Hello everybody, I just joined the forum because as most of you I also had an offer for moving and working in Dubai and I realy have some questions.
I am an automation engineer and the offer includes arround 60000 euro per year, car and house allowance, insuranse for me an my family, and the cost of some round trips back to home.
One thing I would like to ask is if this is a good deal or if I should check something else?
And something else and most importand is the following. They offer me an expatriot contract, with this kind of contract will I have to declare my incomes (in Dubai) to my home country or not?
and if yes will I pay taxes in my home country for my incomes in Dubai?

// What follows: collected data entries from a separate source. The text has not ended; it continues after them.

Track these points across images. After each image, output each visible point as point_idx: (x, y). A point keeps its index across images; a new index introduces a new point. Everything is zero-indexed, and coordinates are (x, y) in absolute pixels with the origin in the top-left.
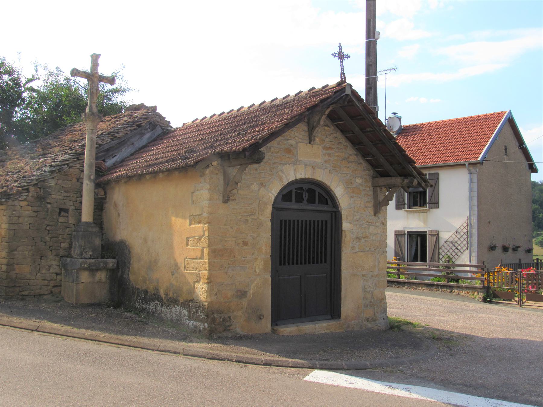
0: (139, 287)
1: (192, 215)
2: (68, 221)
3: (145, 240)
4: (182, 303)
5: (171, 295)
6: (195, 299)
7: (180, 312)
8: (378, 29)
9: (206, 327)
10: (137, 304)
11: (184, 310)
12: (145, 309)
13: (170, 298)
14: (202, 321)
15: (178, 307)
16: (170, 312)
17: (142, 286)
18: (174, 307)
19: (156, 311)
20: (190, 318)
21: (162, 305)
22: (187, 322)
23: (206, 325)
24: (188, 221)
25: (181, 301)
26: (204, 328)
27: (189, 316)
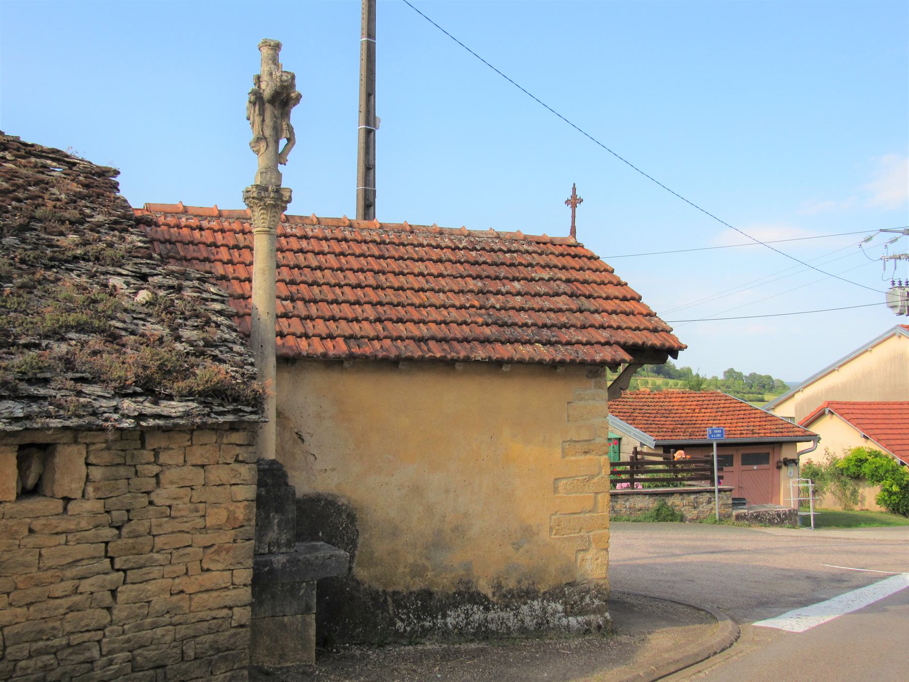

Thank you very much for your help in advance.


----------



## sallyparker (Jul 16, 2008)

*Good*

It sounds very good to me


----------



## Elphaba (Jan 24, 2008)

Salary sounds OK, but you haven't stated the amount of the allowances. Not all housing allowances are enough to cover the full rent.


As to whether you need to declare Dubai income in a home country depends on your home country and the tax laws that apply there. The rules are not the same for everywhere.

-


----------



## The_Greek (Jul 16, 2008)

So dear Elphaba I have to ask an accountand in Greece to find out what the situation would be.

I will try that.


----------